I brought 3 of these about 1 year ago sold to me as flowerhorns, not really knowing a 2-3" flowerhorn should really look like i brought them, they are aggressive but not over the top mainly due to them both being the biggest in the tank atm
they dont appear to have any teeth and thier colouration hasnt changed much since iv had them

any help would be great, im guessing they are some sort of hybrid, red devil/parrot or something? not really sure thanks

picture is here









http://i204.photobucket.com/albums/bb14 ... 070467.jpg


----------



## dwarfpike (Jan 22, 2008)

low grade flowerhorn/fake parrot cross?


----------



## cracker (Mar 10, 2009)

dwarfpike said:


> low grade flowerhorn/fake parrot cross?
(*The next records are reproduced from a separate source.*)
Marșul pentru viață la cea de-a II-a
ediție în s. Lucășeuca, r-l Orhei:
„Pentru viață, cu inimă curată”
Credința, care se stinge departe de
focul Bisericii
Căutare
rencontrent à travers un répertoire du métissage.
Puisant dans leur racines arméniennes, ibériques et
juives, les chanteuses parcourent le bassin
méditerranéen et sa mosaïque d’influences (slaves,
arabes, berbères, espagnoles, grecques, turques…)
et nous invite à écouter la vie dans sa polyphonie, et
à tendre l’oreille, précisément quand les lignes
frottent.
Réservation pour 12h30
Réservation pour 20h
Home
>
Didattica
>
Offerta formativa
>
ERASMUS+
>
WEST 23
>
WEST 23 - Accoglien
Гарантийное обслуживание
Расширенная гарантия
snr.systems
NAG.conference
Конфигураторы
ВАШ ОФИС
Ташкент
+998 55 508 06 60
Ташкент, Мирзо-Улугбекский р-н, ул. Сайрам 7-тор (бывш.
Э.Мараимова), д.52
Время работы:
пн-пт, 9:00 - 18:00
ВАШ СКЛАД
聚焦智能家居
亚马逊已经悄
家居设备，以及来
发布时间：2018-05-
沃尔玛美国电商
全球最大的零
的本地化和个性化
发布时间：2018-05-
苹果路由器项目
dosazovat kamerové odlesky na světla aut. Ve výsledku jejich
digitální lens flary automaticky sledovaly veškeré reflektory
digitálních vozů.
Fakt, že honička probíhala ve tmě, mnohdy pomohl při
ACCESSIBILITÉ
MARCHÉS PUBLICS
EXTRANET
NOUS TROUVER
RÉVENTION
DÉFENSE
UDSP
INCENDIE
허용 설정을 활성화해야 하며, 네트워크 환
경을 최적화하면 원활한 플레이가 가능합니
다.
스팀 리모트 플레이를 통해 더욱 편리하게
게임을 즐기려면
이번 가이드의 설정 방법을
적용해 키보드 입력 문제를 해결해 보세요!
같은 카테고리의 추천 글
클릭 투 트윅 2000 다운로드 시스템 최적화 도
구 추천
the head is the wrong shape though and the body is quite compressed and bean shaped also no real teeth and the aggresion/growth rate isnt really on par with my other "real" flowerhorn


----------



## dwarfpike (Jan 22, 2008)

hence why I think it's crossed with a fake parrot, would explain the body shape.


----------



## josmoloco (Aug 23, 2008)

My fish of a similar nature, He is now courting my female salvini. :?


----------



## Dave (Feb 9, 2003)

Just another flowerhorn hybrid. No way to know what else was mixed in, or if this just a throw back from some of the original crossings.


----------



## cracker (Mar 10, 2009)

josmoloco said:


> My fish of a similar nature, He is now courting my female salvini. :?


ah i see looks alot like mine, only im on the other side of the world... the larger one of mine tends to harsh the slightly smaller one but they usally hang around together despite this


----------



## straitjacketstar (Mar 8, 2004)

Looks like a parrot x V. synspilum.
Not an uncommon cross. Vieja/Paratheraps sp. are a popular group to cross with parrots and FH for interesting colors and shapes.


----------



## b show (Apr 7, 2009)

Is all the pic the same fish? Bottom fish with stripes looks like a parrot that was crossed with convict ?


----------



## Trevor55 (Jan 9, 2009)

:fish: it is a natural colored blood parrot! instead of crossing red/white parents to make it, theu use the natural striped midas and such. good find! :fish:


----------



## josmoloco (Aug 23, 2008)

My female salvini is making some "moves" on the "natural Blood Parrot" as we speak. He has no Idea what she is doing.....


----------



## Trevor55 (Jan 9, 2009)

:fish: lol :fish:


----------